To start off any TensorFlow program, we’ll import the TensorFlow libraries and alias it as PF. One thing to note here is that data lab comes with TensorFlow installed. There is no additional installation step that you need to perform before you use TensorFlow. We set up two constants, x and y, but the values for these constants are one dimensional arrays or vectors. These are 1D tensors. The rank of a tensor is equal to the number of dimensions that it has. So this is a tensor of rank one. Both these constants are tensors of rank one. TensorFlow has math operations that can operate on the entire tensor in one go.

For example, the reduced sum operation will sum up all the individual primitives within our tensor. Similarly, the reduced prod operation will find the product of all the primitives within the y tensor. Final div is the next computation that we specify. Notice that the input to final div is the output of sum x and prod y. We divide SUMX by prod y. The reduced mean operation finds the average value of the primitive specified in the tensor. Here we find the average of sum x and prod y. Now that we’ve built our computation graph, let’s instantiate a session so that we can run this graph. You can also instantiate a session using a simple variable in this way.

This is not recommended, though, because it’s very easy to forget to close the session like I have done in this program in TensorFlow. In order to find the value for any computation, you need to call session run and pass in that computation node. Only then will you get the results. Let’s say you were to execute print x or print y or print sum underscore x. That will give you the metadata details of the tensor or the computation that you perform. In the case of a tensor, it’ll give you its rank, perhaps its shape, its data type, and so on. It won’t give you the value of the tensor. To get the value of a tensor, you have to compute it using session run.

This is true even if the tensors are just constants. Run these lines of code and you’ll see the result printed onto screen. There are the value of the constants x and y. Some x prod y. Notice that sum x sums up all the individual elements of x prod y, multiplies all the individual elements of y. We want to view this computation graph with tensors, so we write it out using PF summary file writer, this time to a different directory. Simple math with tensors. Run this bit of code. This will show you where TensorBoard has been launched, and you can click on that to view your TensorBoard.

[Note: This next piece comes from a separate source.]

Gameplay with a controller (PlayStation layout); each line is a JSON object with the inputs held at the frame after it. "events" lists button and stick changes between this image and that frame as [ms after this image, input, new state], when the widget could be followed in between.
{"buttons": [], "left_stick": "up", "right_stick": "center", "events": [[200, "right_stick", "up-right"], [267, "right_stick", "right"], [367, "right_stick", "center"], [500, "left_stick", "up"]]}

And here under the graphs tab, is the computation graph for this TensorFlow program. Notice that we added answers and a few more operations, such as a reduced sum, reduce mean, and so on. And the graph has already grown in complexity. If you notice in this graph, some of the nodes have been shaded in gray and have a plus sign within them. That’s because that node represents a logical grouping of several computations. And you can set up this logical grouping using something called named scopes. We won’t cover that right here, but you should know that it exists, and the computations within named scopes are grouped into one node.

You can expand this node and see what the individual computations are. Another thing that might have struck you here is that you didn’t explicitly compute the rank of any tensor. So how does this rank operation show up? The reduced mean operation, though, under the hood, needs to find the rank of the individual matrices, or tensors, in order to compute the mean. That’s where this rank comes from. The rank of a tensor, which is represented as a list, a single dimensional array or a vector is essentially one. The number of dimensions is equal to the rank of a tensor.

9. Linear Regression Intro

Here is a question that I would like us to keep in mind as we go through the contents of this video. Linear regression is which of the following is it a machine learning algorithm, a representation learning algorithm, a deep learning algorithm? Or none of the above? We now have a decent understanding of the fundamentals of TensorFlow. Let’s dig a little deeper. Let’s take a look at how TensorFlow can be used to actually build a machine learning model. Here we will work through the logic of a specific machine learning problem. We’ll start with linear regression, which is really simple, and see how the TensorFlow approach to regression is pretty different from other cookie cutter approaches available in Python or R.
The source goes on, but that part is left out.